A watchdog body has been set up to guard the mobile industry against unscrupulous SMS services that rip off consumers. The Wireless Application Service Providers Association (WASPA) has been established by industry players, with seed money from the three cellular operators, and is an organisation aimed at providing protection to service providers.

According to WASPA's deputy chairman, Pieter de Villiers of Clickatell, it is impossible to monitor all the third-party traffic that is pushed over a network, so the association has been formed to protect service providers from being held liable for defamatory or illegal third-party content.

"It is also about protecting the public from unscrupulous scammers who operate dubious businesses that secretly charge huge fees for their SMS services," he says.

"One of WASPA's aims is to identify and act appropriately to stop such scams. It also gives consumers a platform for any grievances that might have to be heard."

A spokesman for MTN says the operator's main role with WASPA had been to help the organisation set up, but it felt the time was right for such an organisation.

WASPA chairman Leon Perlman says that the biggest complaint about premium rate SMS services is that consumers are often hit by hidden costs.

He says that often unsolicited SMS providers supply a "short cut" number of four or five digits for the opt out option, but that these numbers cost the SMS spam receiver at least one rand.

"The short cut numbers take the place of the all the opt out numbers of the various network operators that should be supplied in the spam SMS. The originators of the spam make at least 60 cents per opt out SMS they receive," he says.
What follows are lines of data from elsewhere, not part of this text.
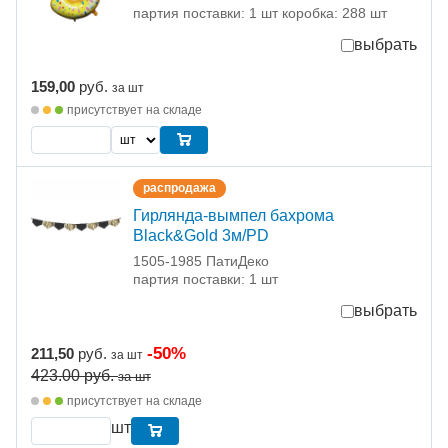
партия поставки: 1 шт коробка: 288 шт
выбрать
159,00
руб.
за шт
присутствует на складе
распродажа
Гирлянда-вымпел бахрома
Black&Gold 3м/PD
1505-1985 ПатиДеко
партия поставки: 1 шт
выбрать
-50%
211,50
руб.
за шт
423.00
руб.
за шт
присутствует на складе
шт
Other hidden cost scams include not informing a consumer that in order to download something, such as a ring tone, at least two SMS would have to be sent, each costing six rand, meaning the total cost is double that initially thought.

However, Perleman says SMS scams are a global phenomenon and that some consumers are hit far worse than in South Africa.

"In countries such as the US and Russia, the recipient of an SMS pays for receiving it as well and so suffers at least double the charge those in SA face," he says.

De Villiers says it makes a lot of sense to have a non-profit body addressing the important industry issues on a collective basis, in order to ensure growth and help to develop world-class professional services.

"We will also institute a WASPA logo that will identify members of the association, in order to help members of the public identify reputable service providers," he says.

"Apart from providing protection for service providers and the public and developing a code of conduct for the industry, WASPA will also act as a lobbying association, as it is important to ensure the common interests and concerns of the industry are addressed by the relevant players."

He says WASPA hopes to play a supportive role to the Independent Communications Authority of SA as the regulator cannot be everywhere at once. "The point of our organisation will be to ensure responsible conduct among our members."

Key members of WASPA's management committee include chairman Leon Perlman of CellularOnline; Neil Hutchinson of Grapevine, who focuses on the code of conduct; iTouch's Greg Brophy, who will act as treasurer; Tsepo Mahlaba of e-Connexion, who handles the regulatory portfolio; and network liaison manager Alan Knott-Craig Jr, who will be the liaison between the WASPA committee and the three cellular operators.